I’ve been eyeing Christmas in November for the last few years, but because of the steep cost, I knew we’d have to save for it like any other vacation. And given just returned from our honeymoon in October, this year was a write-off. Enter Gastropost, who, through Postmedia (I am a part of the Gastropost Advisory Board), granted Mack and I the opportunity to attend as their guests, in exchange for documenting the weekend. We jumped at the opportunity, and away we went to the final package November 14-16, 2014. Although Mack and I have been to the mountains together before, this was our first trip to Jasper. We were looking forward to the fresh air, wildlife, and of course, Christmas in November itself!
The moment we rolled into the Jasper Park Lodge, we felt immediately welcomed. All of the staff were eager to help and made sure we were well taken care of.
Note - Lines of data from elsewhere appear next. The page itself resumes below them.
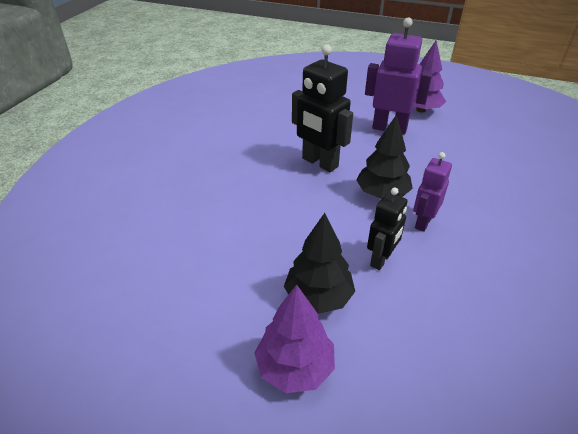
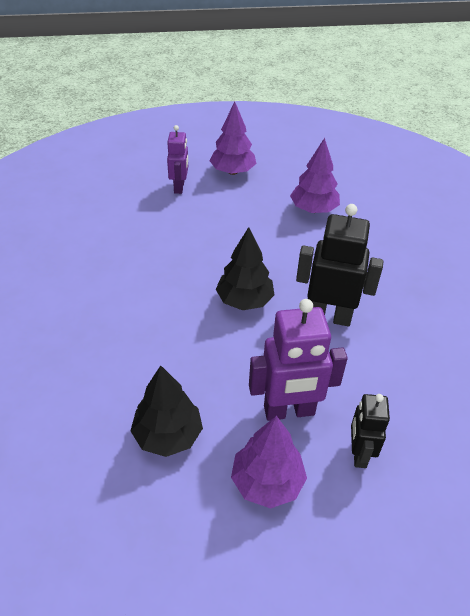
camera: 150 degrees right, 5 degrees up
black tree [284,213,355,314] -> black tree moved to [130,365,203,457]
black robot [367,187,408,270] -> black robot moved to [351,394,390,468]
purple robot [413,152,452,232] -> purple robot moved to [167,125,188,194]
none -> purple tree [290,138,340,213]

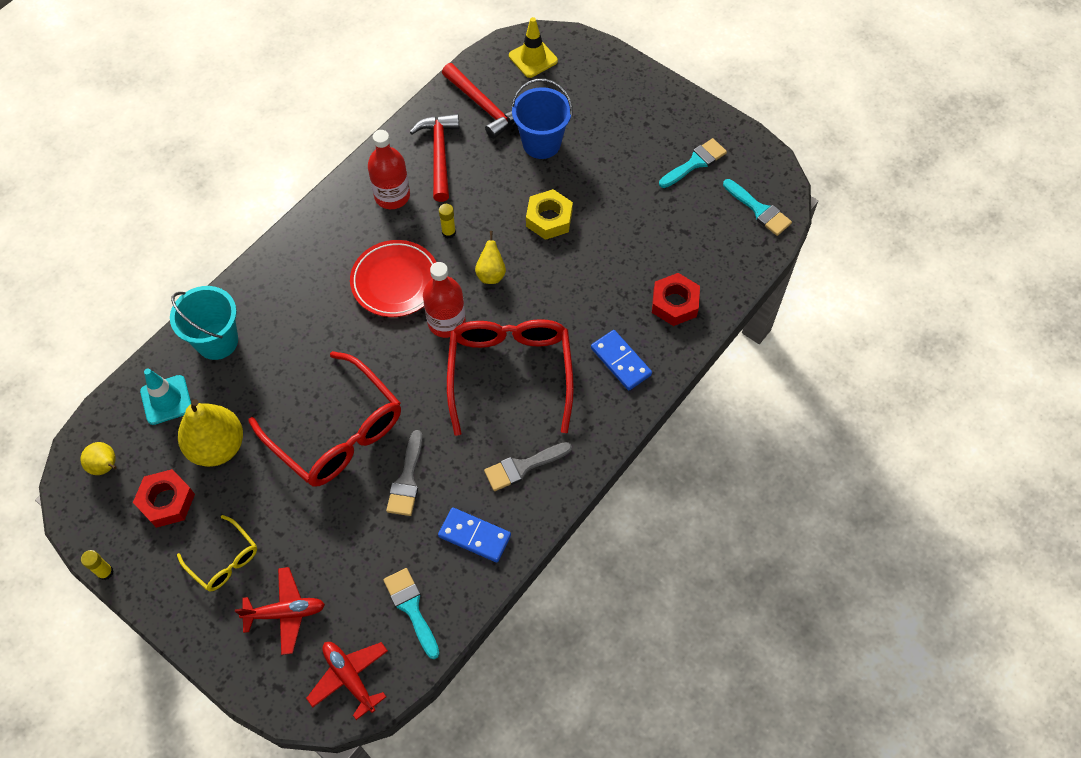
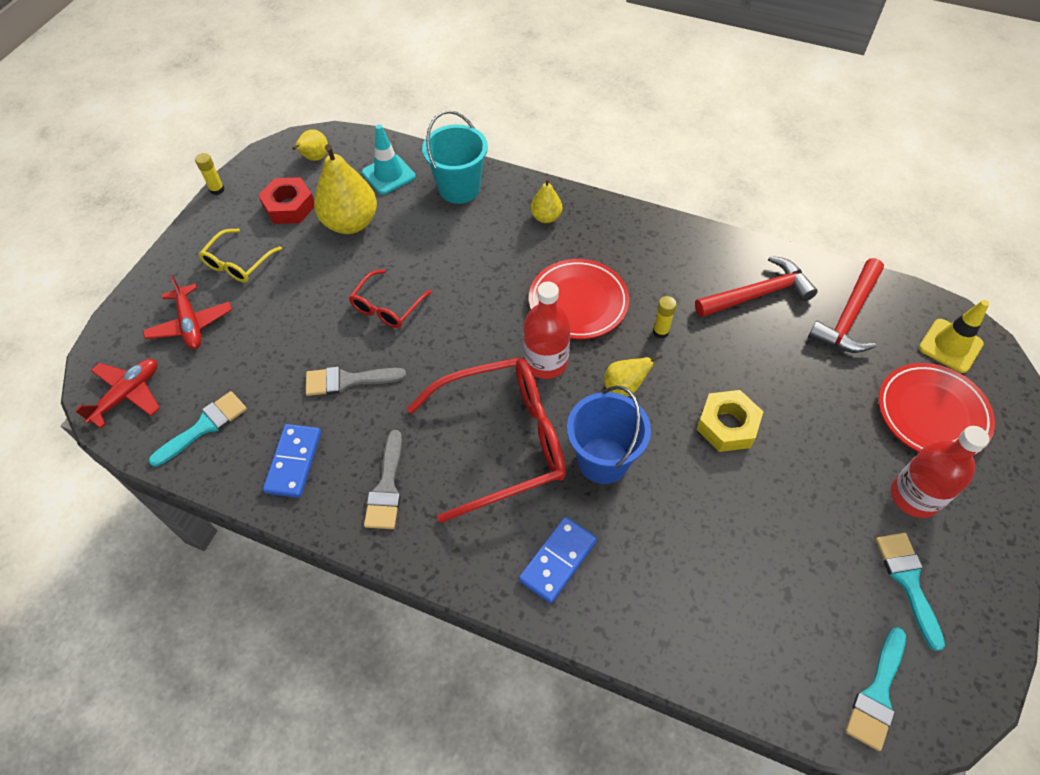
camera: 75 degrees right, 5 degrees down
red glasses [249,351,401,487] -> red glasses [349,269,432,328], size x0.50
red bottle [368,130,410,209] -> red bottle moved to [891,426,989,518]
grey brush [484,442,572,491] -> grey brush turned 135 degrees counterclockwise [364,430,402,529]
blue bucket [511,79,573,159] -> blue bucket moved to [567,386,651,484]
red nut [652,273,700,326] -> none
turquoise brush [659,138,727,188] -> turquoise brush turned 135 degrees counterclockwise [875,533,945,651]
none -> yellow pear [531,178,562,223]
none -> red plate [878,363,995,455]

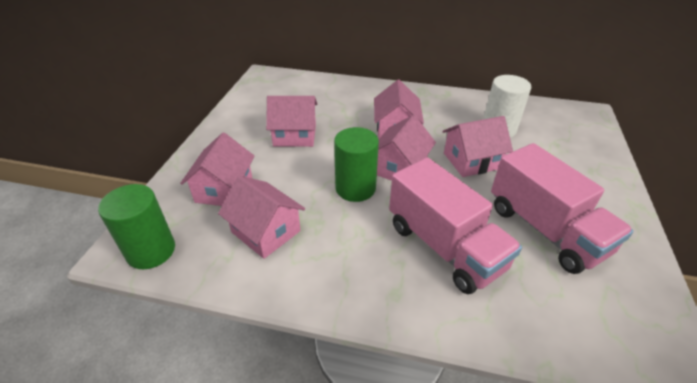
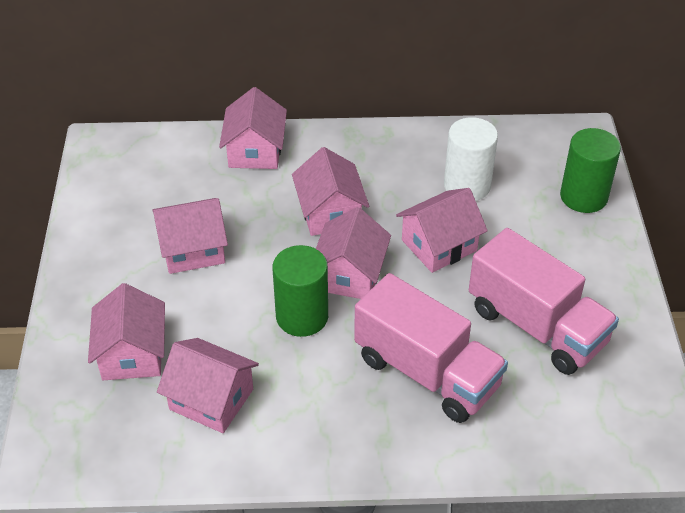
camera: 15 degrees left, 5 degrees up
green cylinder [98,184,175,269] -> green cylinder moved to [560,128,621,213]
none -> pink house [219,87,287,169]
We were eventually directed into our room – although I had expected a facility similar to the chateau-like Fairmont Banff Springs, I quickly realized this Fairmont property was made up of a sprawling complex of cozy cabins. Luckily, our cabin was located a stone’s throw away from the main lodge.
We joined Brittney Le Blanc, Alberta Gastropost manager, and the rest of the “VIPs” in a pre-reception, and had a chance to meet some of the other attendees and presenters. It was nice to see some Edmonton representation (curiously, in Jasper, both Edmonton and Calgary talent were referred to as “local” presenters, I suppose to differentiate from the chefs visiting from other parts of Canada). It seems the majority of attendees were from Edmonton, though a smaller percentage make the trek from Calgary and the rest of the province.
With Jacqueline Jacek
Upstairs at the welcome reception, the line-up of presenters were then introduced. It was clear that this was the kind of conference where rubbing elbows with these celebrity chefs was not only permitted, but encouraged.
Anna and Michael Olson had fun with the camera
Surveying the attendee demographic, we were surprised with the range. We had been told to expect a large number of mature attendees, and mostly women. And although that was true for the majority, Brittney confirmed that this was the most diverse group she’d seen yet, in terms of age and gender.
Mack (in front of an edible gingerbread house) wasn’t as outnumbered as he thought
After the brief program, we had access to unlimited food and drink. This included a few signature cocktails, such as the strawberry shortcake martini and a peppermint eggnog.
The Fairmont kitchen had prepared an amazing array of tastes, served at stations around the ballroom.
We had fun sampling more than a dozen dishes, with Brittney providing us with helpful recommendations (it was her third buffet, as she had been there for the previous two packages). She pointed us to the poutine bar(!), which featured butter chicken sauce and braised short ribs. The flavour and heat level in the butter chicken gravy was particularly tasty, but it could have been warmer.
That was perhaps our one criticism of the buffet – most of the dishes just weren’t served at the ideal temperature, or, in some cases, had languished under heat lamps. There were a few exceptions to this, which elicited several return trips. The raclette – melty Oka cheese – was simple but decadent.
My favorite dish of the night was the mushroom risotto, made fresh throughout the evening, and served in a carved out parmesan wheel.
Why yes, I’ll have seconds
Desserts were also a part of the evening, even though we were already more than full. The mincemeat pies were delicious, while Mack enjoyed his pumpkin and blueberry tart.
Pumpkin and blueberry tarts
We weren’t ones to close out the reception, as we knew we’d have an early start the next morning. We were looking forward to what the presenters had to offer!